A patient who has sacroiliac joint dysfunction will MOST likely experience pain during which of the following activities?
- Sitting
- Lying in prone position
- Walking
- Lying in supine position
- Patients who have sacroiliac dysfunction often report pain that is aggravated by prolonged standing, asymmetrical weightbearing, or stair climbing; pain can also stem from running, long strides, or extreme postures (Frontera). Weakness or insufficient recruitment and/or unbalanced muscle function within the lumbar/pelvic/hip region can reduce the force-closure mechanism required for sacroiliac joint stability, which can result in a sustained counternutation of the sacrum. This “unlocks” the mechanism, rendering the sacroiliac joint vulnerable to injury. Regular weight-shifting occurs more frequently in walking than in sitting position (Dutton, p. 1538).
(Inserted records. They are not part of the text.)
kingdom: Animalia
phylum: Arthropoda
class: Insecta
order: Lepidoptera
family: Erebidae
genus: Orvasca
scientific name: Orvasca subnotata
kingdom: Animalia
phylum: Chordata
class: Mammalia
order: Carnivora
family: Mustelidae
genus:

- Weakness or insufficient recruitment and/or unbalanced muscled function within the lumbar/pelvic/hip region can reduce the force-closure mechanism required for sacroiliac joint stability, which can result in a sustained counternutation of the sacrum. This “unlocks” the mechanism, rendering the sacroiliac joint vulnerable to injury. There is little need for balanced sacral muscle activity in lying positions (Dutton, p. 1538).
- Patients who have sacroiliac dysfunction often report pain that is aggravated by prolonged standing, asymmetrical weight-bearing, or stair climbing; pain can also stem from running, long strides, or extreme postures (Frontera). The following findings are likely to be present with a sacroiliac joint dysfunction: pain with walking, ascending or descending stairs; hopping or standing on the involved leg; pain with transitional movements such as rising to standing position from a sitting position or getting in and out of a car; and/or pain that is worsened with long periods of sitting or standing if lumbar lordosis is not maintained (Dutton, pp. 1539-1540). Unbalanced muscle function in the lumbar/pelvic/hip region during walking is most likely to cause pain in someone with sacroiliac joint dysfunction.
- Weakness or insufficient recruitment and/or unbalanced muscled function within the lumbar/pelvic/hip region can reduce the force-closure mechanism required for sacroiliac joint stability, which can result in a sustained counternutation of the sacrum. This “unlocks” the mechanism, rendering the sacroiliac joint vulnerable to injury. There is little need for balanced sacral muscle activity in lying positions (Dutton, p. 1538).